Can you write out every line of the records, starting from the line with "family: Nymphalidae" and continuing up to and including the last line, while leaving out the pictures?

>> start Material provided

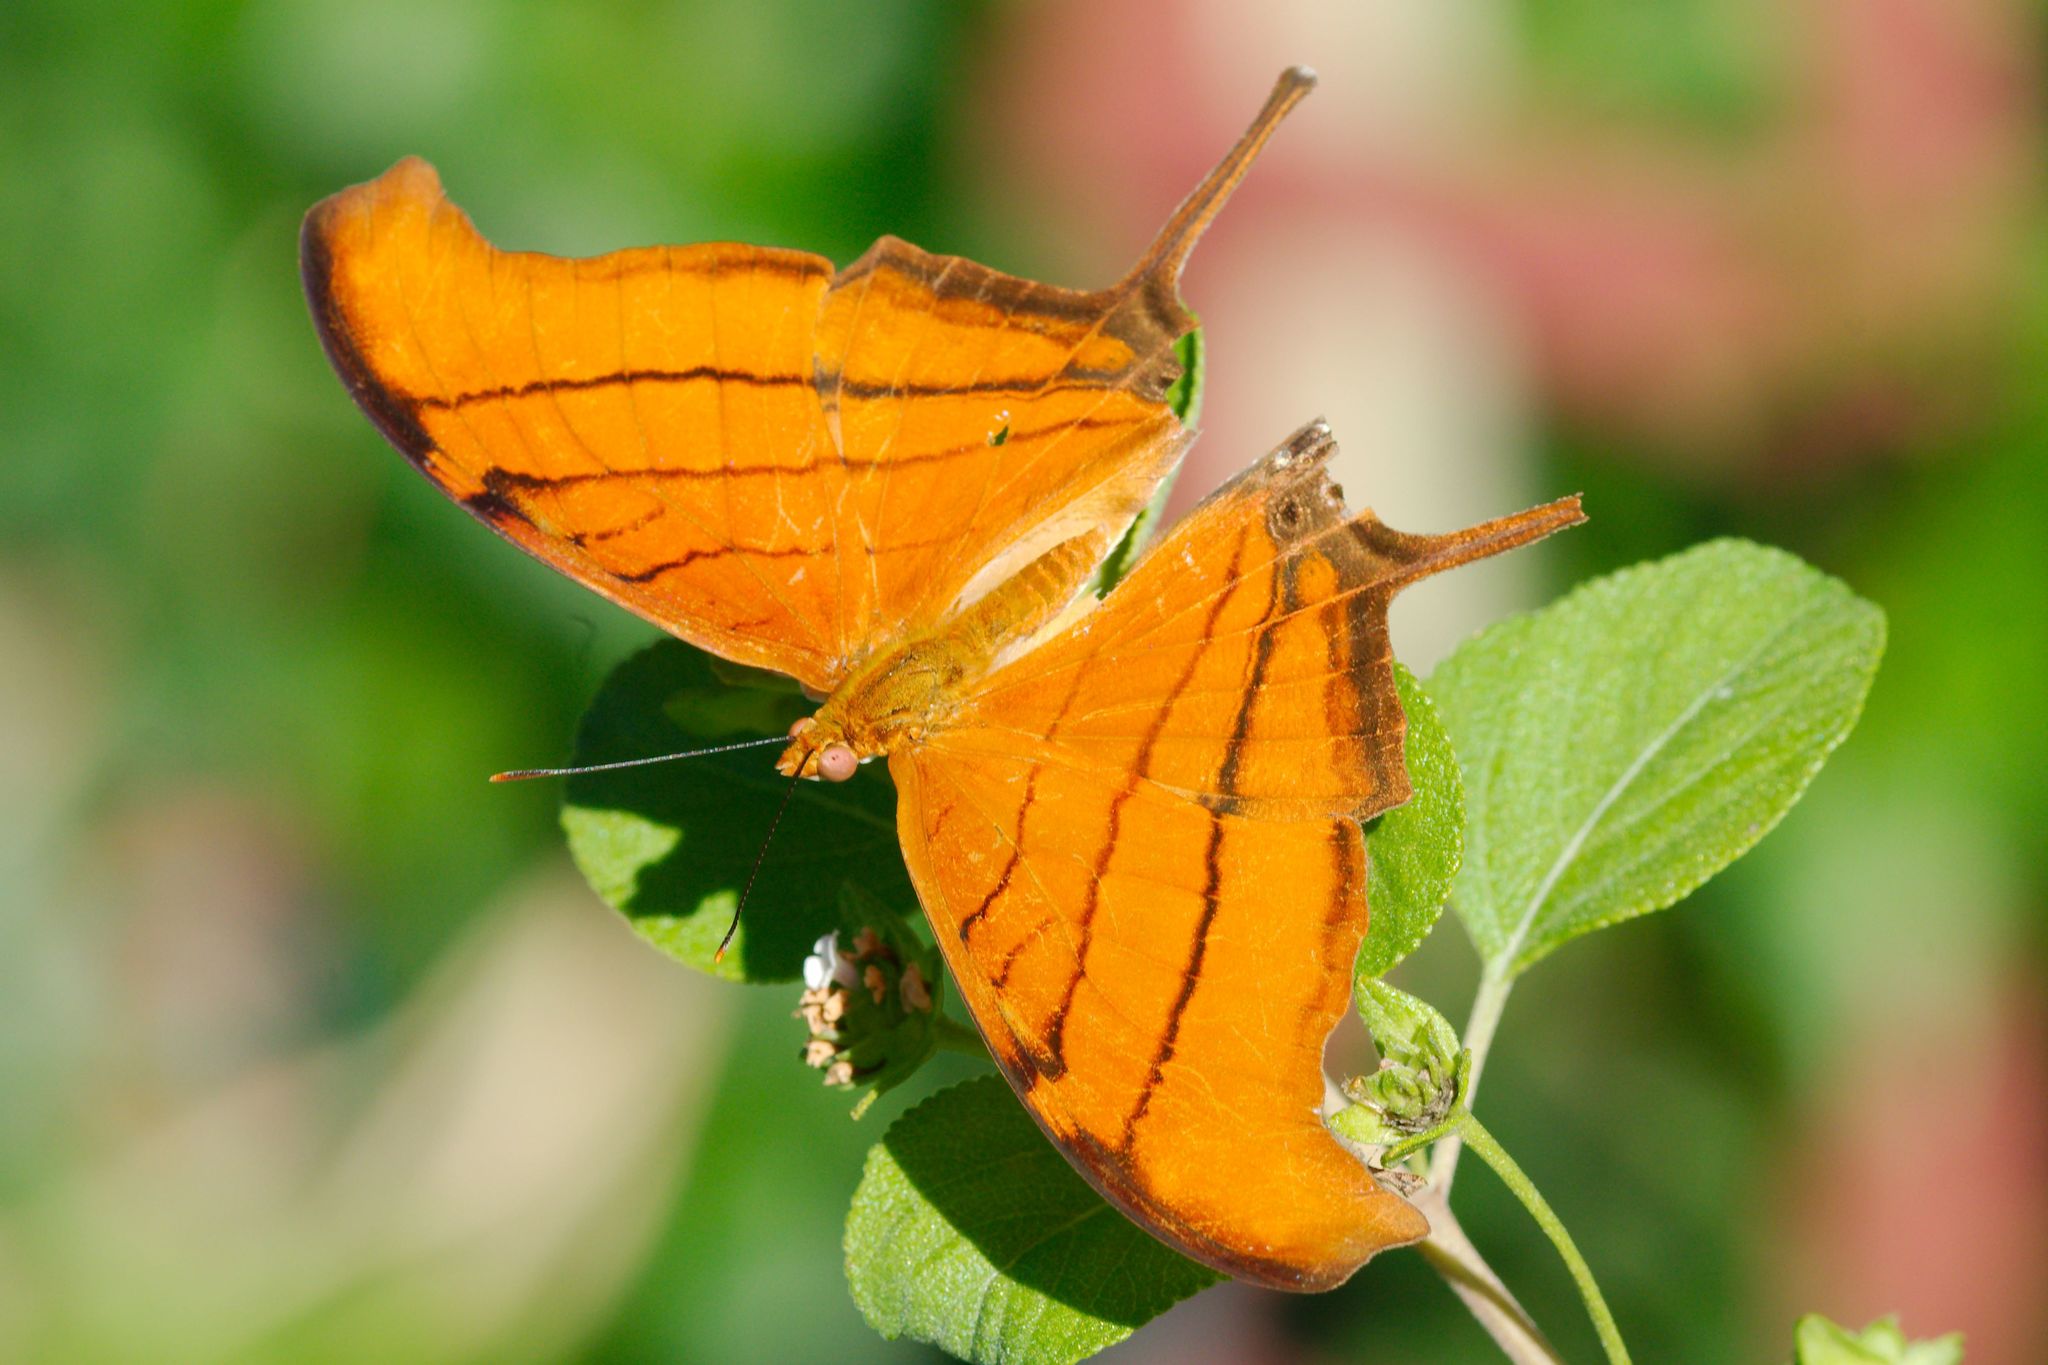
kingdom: Animalia
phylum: Arthropoda
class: Insecta
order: Lepidoptera
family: Nymphalidae
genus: Marpesia
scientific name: Marpesia petreus
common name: Red dagger wing
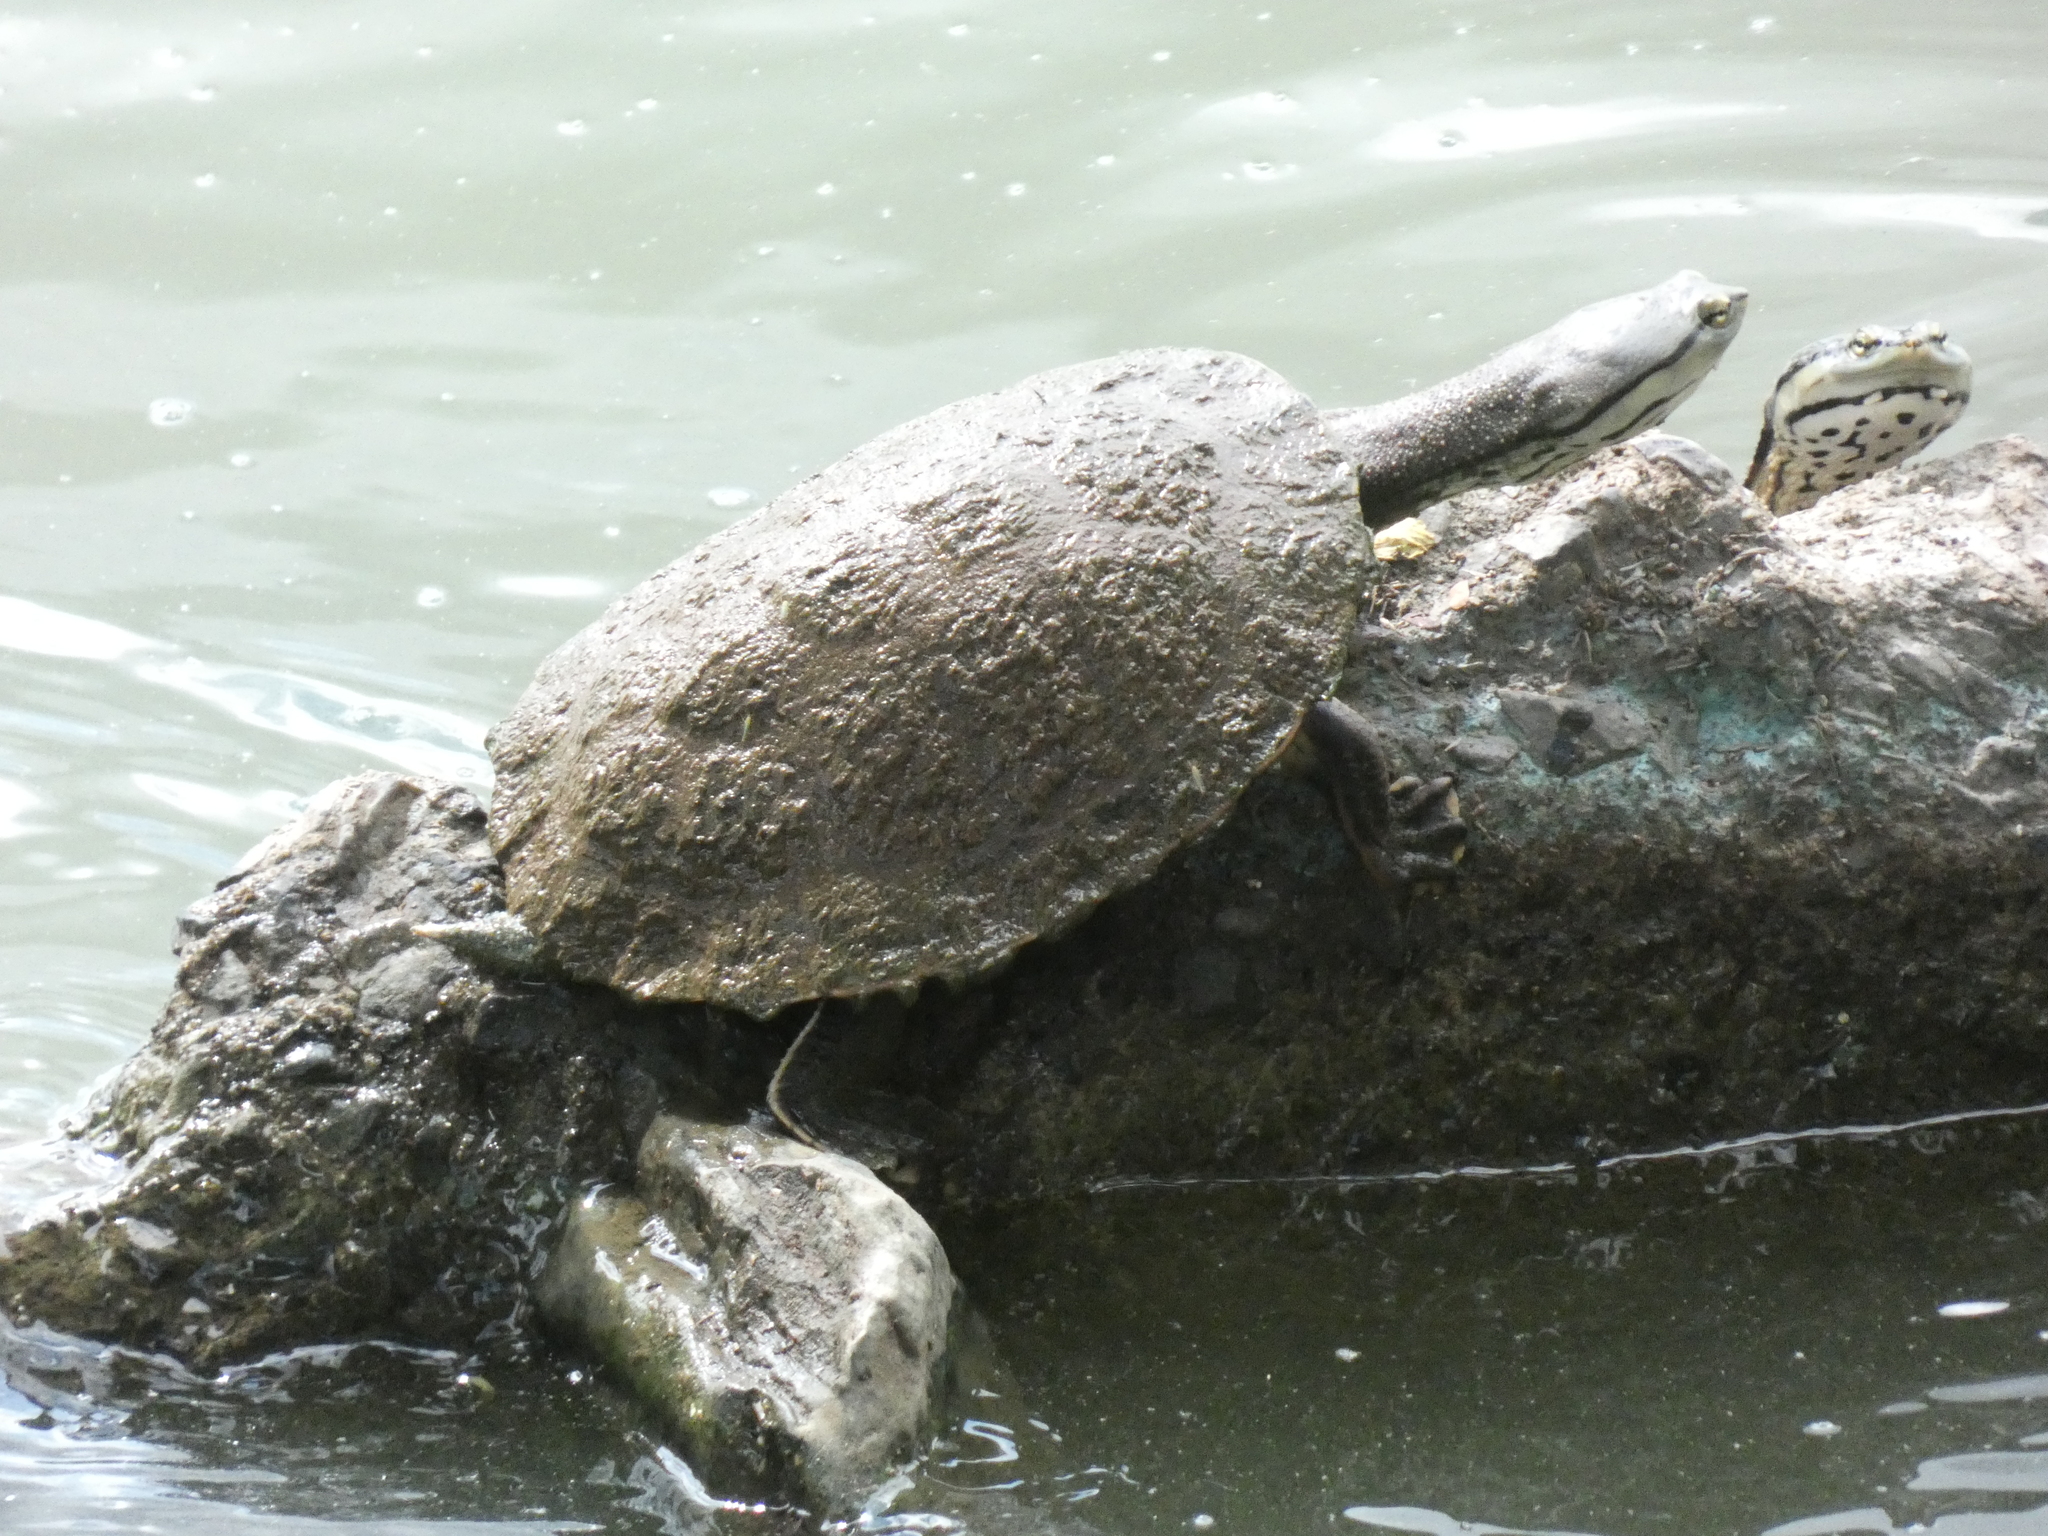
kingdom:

>> end Material provided

_Response to this task_
family: Nymphalidae
genus: Marpesia
scientific name: Marpesia petreus
common name: Red dagger wing
kingdom:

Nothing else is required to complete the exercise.